EXERCISE BRIEF ▸ Which lines of the data hold the word "size"? Copy all of them.

(Stored dataset items)
※

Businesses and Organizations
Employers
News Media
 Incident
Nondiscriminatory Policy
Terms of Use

※

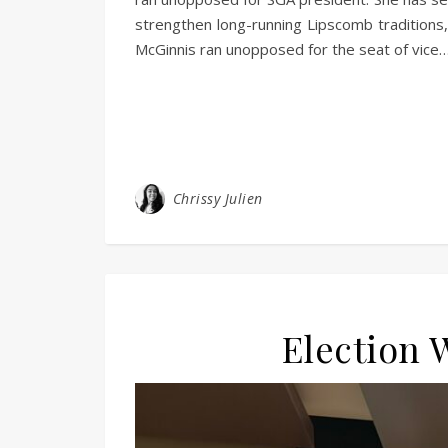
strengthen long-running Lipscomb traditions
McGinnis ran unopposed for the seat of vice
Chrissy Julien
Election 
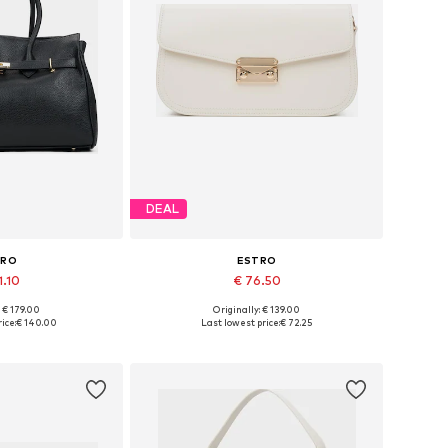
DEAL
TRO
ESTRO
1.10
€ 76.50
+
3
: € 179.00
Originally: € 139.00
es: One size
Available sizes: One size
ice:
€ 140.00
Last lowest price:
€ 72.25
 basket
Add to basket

※

FINISHED TASK ▸
es: One size
Available sizes: One size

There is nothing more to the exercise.